Chewy CEO Sumit Singh told CNBC on Monday that he is not worried about the threat Amazon represents to the online pet retailer.
"We're engaged with you through the highs and lows of pet parenting," Singh said on "Closing Bell." "Nobody else is doing that."
Singh, whose comments Monday came shortly after Chewy reported better-than-expected revenue numbers, said he believed Chewy's wide-ranging offerings are why it is in a position to withstand any pressure from e-commerce behemoth Amazon.
For example, Chewy has customer service representatives who offer guidance on what type of supplements a chocolate lab nearing seven years old should be taking, Singh said. And that customer service is offered 24/7.
"We get numerous calls every day for customers asking us, 'I just brought home a puppy. What should I feed it?'" Singh said. He said the "emotive nature" of pet ownership makes these interactions a way in which Chewy strengthens its customer relationships.
Chewy, since it was bought by PetSmart in 2017, also has expanded its private-label business and launched an online pet pharmacy.
Singh said Chewy has created a "one-stop pet shop" online.
"That's a phenomenal value proposition," he said.
Shares of Chewy closed down 3% at $24.18 on Monday and fell a little more than 1% in extended trading after its earnings report. Its stock had initially popped more than 2% after hours.

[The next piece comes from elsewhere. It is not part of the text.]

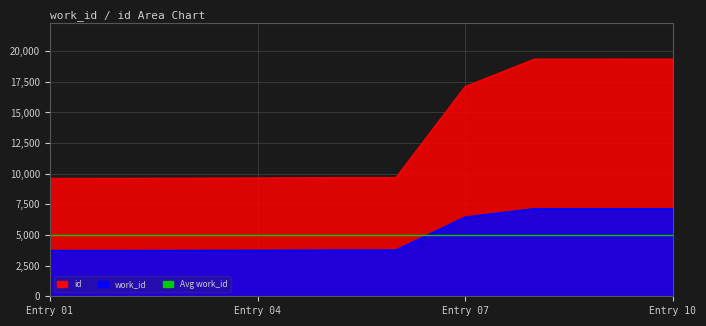

What is the maximum value for id?

19353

Chewy's revenue for the third quarter of the 2019 fiscal year grew 40% year over year, up to $1.23 billion. Analysts had been expecting $1.2 billion. Chewy's adjusted EBITDA fell short of estimates at $30.2 million, compared with the $33.5 million EBITDA analysts had forecast.

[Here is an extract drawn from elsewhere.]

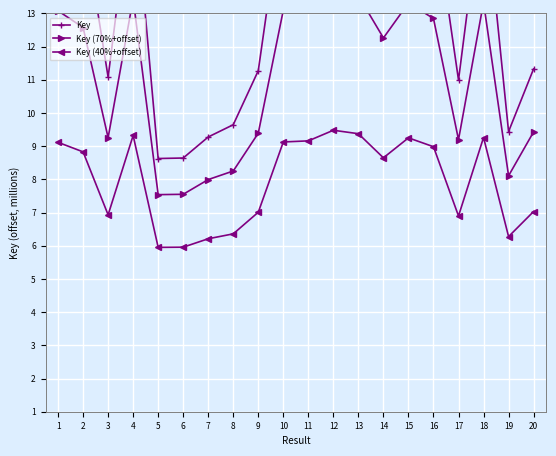

What is the greatest value displayed?

17.4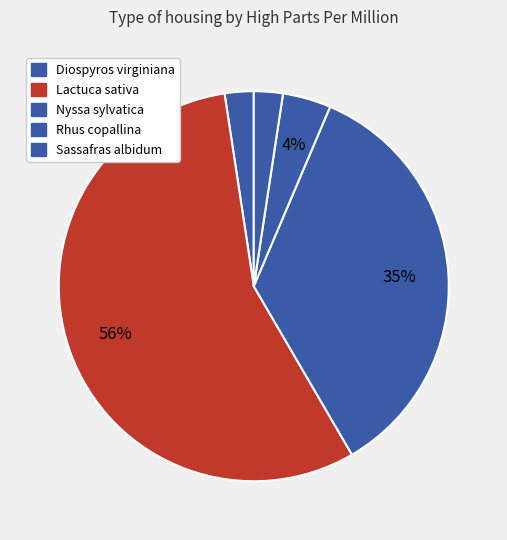

True or false: Diospyros virginiana accounts for 9% of the total.

False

Chewy went public in June, finishing its first day of trading at $34.99 per share, 59% above its IPO price.
Questions about Chewy's ability to maintain its market share are not new. In June, a report from Wedbush Securities said Amazon was Chewy's most significant competitor as the Dania Beach, Florida-based company attempts to continue its growth.
Yet Singh remains confident that Chewy will not lose its customers to competitors. He noted the company's net sales per customer were up 11% year over year.
"When we bring customers on and we give them the service that we do, they stick with us for long periods of time," Singh said.